◆ **TASK BRIEF**:
Show all lines below holding the string "INFORMATIONS".
|---|
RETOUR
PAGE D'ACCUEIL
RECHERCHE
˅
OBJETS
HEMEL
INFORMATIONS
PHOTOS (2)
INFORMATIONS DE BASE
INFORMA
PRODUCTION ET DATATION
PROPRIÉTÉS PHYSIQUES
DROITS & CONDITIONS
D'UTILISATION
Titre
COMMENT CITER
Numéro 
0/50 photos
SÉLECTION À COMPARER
|---|
◆ **FINISHED TASK**:
INFORMATIONS
INFORMATIONS DE BASE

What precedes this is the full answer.